FutureCancelledError: lost dependencies

make_local_cluster always uses subprocess workers to avoid this.

Never use Client(processes=False) with patchworks

patchworks detects in-process clients at startup and raises immediately with a clear error message and the fix.

GPU memory sizing

When use_gpu=True, patchworks queries free GPU VRAM via nvidia-ml-py (install: pip install "patchworks[gpu]") and keeps 20% of it as headroom, because info.free is a point-in-time reading of a device you usually do not own outright. auto_tile_shape then sizes each tile to at most half of that budget; auto_tile_shape_cellpose uses Cellpose's own memory model instead (roughly 20× the raw tile bytes, plus ~2 GiB for the model).

The device is resolved from CUDA_VISIBLE_DEVICES. This matters on multi-GPU nodes: NVML enumerates every GPU regardless of --gres=gpu:1, so querying index 0 unconditionally would read a different card's free memory than the one your job was granted.

Without nvidia-ml-py, a conservative 8 GiB default is used with a warning.

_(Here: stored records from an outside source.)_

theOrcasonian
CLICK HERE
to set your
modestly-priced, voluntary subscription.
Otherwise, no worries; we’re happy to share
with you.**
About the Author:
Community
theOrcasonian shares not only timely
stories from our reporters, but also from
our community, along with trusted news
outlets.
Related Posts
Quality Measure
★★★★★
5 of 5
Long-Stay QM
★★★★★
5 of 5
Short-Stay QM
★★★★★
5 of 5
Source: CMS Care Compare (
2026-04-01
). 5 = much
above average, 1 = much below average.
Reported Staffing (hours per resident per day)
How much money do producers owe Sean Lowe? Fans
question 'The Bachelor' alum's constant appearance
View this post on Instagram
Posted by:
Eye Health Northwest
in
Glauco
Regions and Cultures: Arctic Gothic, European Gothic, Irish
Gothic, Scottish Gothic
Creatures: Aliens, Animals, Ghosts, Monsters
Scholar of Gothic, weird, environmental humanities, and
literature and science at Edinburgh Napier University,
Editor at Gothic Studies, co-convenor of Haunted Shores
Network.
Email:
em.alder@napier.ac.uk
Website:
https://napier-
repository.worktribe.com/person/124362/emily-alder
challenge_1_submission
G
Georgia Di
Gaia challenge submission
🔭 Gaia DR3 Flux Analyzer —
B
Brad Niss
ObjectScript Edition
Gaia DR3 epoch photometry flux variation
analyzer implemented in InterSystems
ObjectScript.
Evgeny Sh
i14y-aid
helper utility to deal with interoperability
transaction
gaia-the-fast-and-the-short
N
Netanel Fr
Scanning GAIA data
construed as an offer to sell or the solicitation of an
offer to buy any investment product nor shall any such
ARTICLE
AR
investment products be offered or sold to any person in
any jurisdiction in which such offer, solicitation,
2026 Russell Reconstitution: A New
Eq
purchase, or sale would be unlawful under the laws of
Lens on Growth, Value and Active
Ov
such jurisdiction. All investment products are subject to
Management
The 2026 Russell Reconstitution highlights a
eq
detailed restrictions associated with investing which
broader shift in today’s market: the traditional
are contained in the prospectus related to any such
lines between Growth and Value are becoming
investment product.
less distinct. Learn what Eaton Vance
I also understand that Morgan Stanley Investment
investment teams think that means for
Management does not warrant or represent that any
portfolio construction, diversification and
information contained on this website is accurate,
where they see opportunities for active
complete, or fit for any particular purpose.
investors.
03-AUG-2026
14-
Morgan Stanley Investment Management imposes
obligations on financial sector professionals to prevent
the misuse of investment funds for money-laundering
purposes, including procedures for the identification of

Install it for accurate sizing on large-VRAM cards (A100, H100):

pip install "patchworks[gpu]"

Sizing for a GPU you can't see

The Snakemake workflow plans tiles in prepare, which runs on a CPU node, so no GPU can be queried there. Set gpu_memory_gb in the config to the segment GPU's VRAM (e.g. 24 for an RTX 4090) instead of relying on the fallback.

Surviving a shared GPU

An out-of-memory error on a shared device is often transient — a co-tenant job grew, not a tile that doesn't fit. patchworks retries on the GPU with a backoff rather than falling back to the CPU, where a single tile can take over an hour. Before each backoff it releases its own device memory (including any cached Cellpose model), since holding that is exactly what starves the other job. Both torch and cupy OOM errors are recognised.